Cavácuo saiu do sarcófago na Coelha para apodar de "marxistas ignorantes das regras da economia de mercado que vigora na União Europeia" quem em 2023 quer aplicar legislação de 2014, era o PSD governo com Passos Coelho primeiro-ministro e Cavácuo Presidente da República, e logo apareceram milhares de bots nas redes, secundados por grunhos, mais ou menos anónimos, e totós de bisnaga de vaselina na mão em defesa da boa governação e honestidade do sonso que começou a vida com uma marquise clandestina em Lisboa e se retirou com uma vivenda trafulhada no Algarve, por causa de uma lei de 1993, imposta a Cavácuo numa Presidência Aberta de Mário Soares, e executada por Jorge Sampaio e João Soares. Não os deixemos ficar na sua chico-esperta e sonsa "ignorância".
A arte da direita radical consiste em fazer o povo acreditar que até uma medida de nítido cariz neo-liberal, o Estado tomar um imóvel devoluto, substituir-se ao proprietário em obras de recuperação para o colocar no mercado com renda acessível, entregando o dinheiro de mão-beijada ao senhorio, é uma medida esquerdista, bolchevique, venezuelana, vem aí outra vez o PREC e o caralho. Só lucro com zero risco para o proprietário é "comunismo". Isto depois de décadas de sucesso da cartilha de que para o interesse público é melhor o que é privado, de alguém, que o que é público, de todos.
["Um cartaz com o Fernando Cunha dos Delfins na beira da estrada". Link na imagem]

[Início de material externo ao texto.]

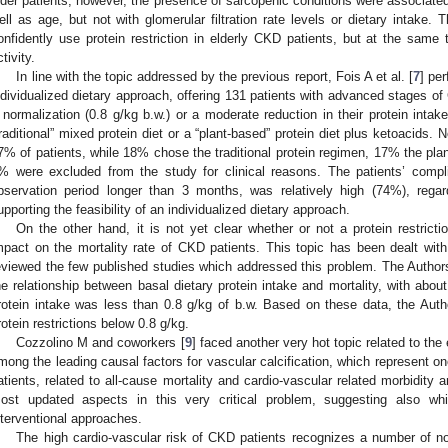
lder patients; however, the presence of sarcopenic conditions were associated 
ell as age, but not with glomerular filtration rate levels or dietary intake.
onfidently use protein restriction in elderly CKD patients, but at the same
tivity.
In line with the topic addressed by the previous report, Fois A et al. [
7
] pe
ndividualized dietary approach, offering 131 patients with advanced stages o
 normalization (0.8 g/kg b.w.) or a moderate reduction in their protein inta
traditional” mixed protein diet or a “plant-based” protein diet plus ketoacids.
7% of patients, while 18% chose the traditional protein regimen, 17% the plan
% were excluded from the study for clinical reasons. The patients’ compl
bservation period longer than 3 months, was relatively high (74%), rega
upporting the feasibility of an individualized dietary approach.
On the other hand, it is not yet clear whether or not a protein restrict
mpact on the mortality rate of CKD patients. This topic has been dealt wit
eviewed the few published studies which addressed this problem. The Authors 
he relationship between basal dietary protein intake and mortality, with ab
rotein intake was less than 0.8 g/kg of b.w. Based on these data, the Auth
rotein restrictions below 0.8 g/kg.
Cozzolino M and coworkers [
9
] faced another very hot topic related to the
mong the leading causal factors for vascular calcification, which represent 
atients, related to all-cause mortality and cardio-vascular related morbidity 
ost updated aspects in this very critical problem, suggesting also whi
nterventional approaches.
The high cardio-vascular risk of CKD patients recognizes a number of non-t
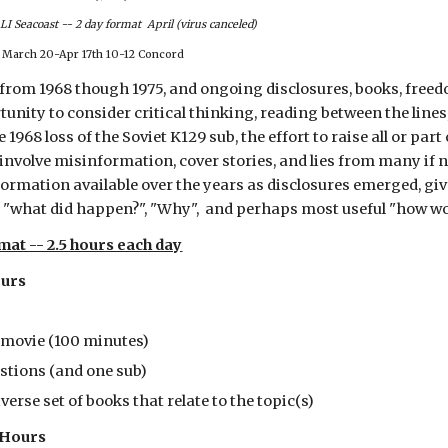
I Seacoast -- 2 day format April (virus canceled)
March 20-Apr 17th 10-12 Concord
s from 1968 though 1975, and ongoing disclosures, books, freed
tunity to consider critical thinking, reading between the line
e 1968 loss of the Soviet K129 sub, the effort to raise all or part 
involve misinformation, cover stories, and lies from many if n
formation available over the years as disclosures emerged, giv
 "what did happen?", "Why", and perhaps most useful "how wo
at -- 2.5 hours each day
ours
 movie (100 minutes)
estions (and one sub)
verse set of books that relate to the topic(s)
5 Hours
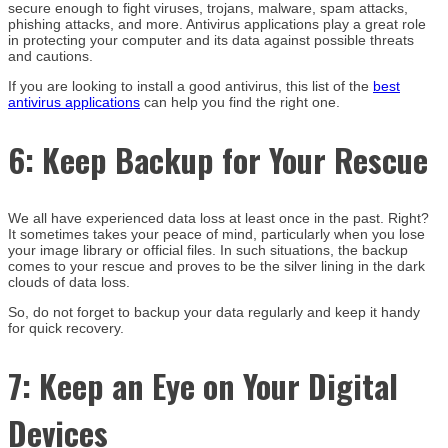
secure enough to fight viruses, trojans, malware, spam attacks,
phishing attacks, and more. Antivirus applications play a great role
in protecting your computer and its data against possible threats
and cautions.
If you are looking to install a good antivirus, this list of the
best
antivirus applications
can help you find the right one.
6:
Keep Backup for Your Rescue
We all have experienced data loss at least once in the past. Right?
It sometimes takes your peace of mind, particularly when you lose
your image library or official files. In such situations, the backup
comes to your rescue and proves to be the silver lining in the dark
clouds of data loss.
So, do not forget to backup your data regularly and keep it handy
for quick recovery.
7:
Keep an Eye on Your Digital
Devices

Oito pessoas, na altura a coisa não funcionava como "família", funcionava como "chefe de família", juntavam-se, geralmente trabalhavam na mesma empresa, pediam um empréstimo à Caixa de Previdência e Abono de Família, compravam um terreno, pagavam o projecto a um arquitecto, a construção a um empreiteiro, três andares mais rés-do-chão, esquerdo, direito, e ficavam a pagar a mesma renda fixa, independentemente do rendimento familiar, durante 25 anos até à liquidação total da dívida, a prestação mensal não sofria com oscilações e humores do mercado. Foi nos idos do Estado Novo. E foi assim que milhares de ruas e bairros, como os das fotos que ilustram o post, Praceta das Janelas Verdes e Rua das Areias em Setúbal, nasceram de norte a sul de Portugal. Não resolveu o problema da habitação em Portugal, os bairros da lata eram mais que muitos e muitos anos depois do 25 de Abril continuavam a ser uma realidade, mas resolveu o problema de uma classe média/ média alta em ascensão. Está bem que não havia os "mercados", os "investidores" e os bancos não eram alimentados pelos contribuintes, na altura dos apertos, nem pelo cidadão, em tempos de bonança. Não havia eleições, mas agora que as há ninguém é chamado a eleger mercados e é suposto que os eleitos governem em favor dos eleitores e não de poderes obscuros, e que um partido socialista seja efectivamente socialista e não uma cona aberta aos interesses privados e à especulação. Depois quando um qualquer Ventas, que quer inaugurar uma nova República, vier argumentar que o fascismo fez mais pela habitação para a classe média que 50 anos de democracia ficam todos mui admirados por pagode concordar, aplaudir, e reflectir o aplauso nas urnas.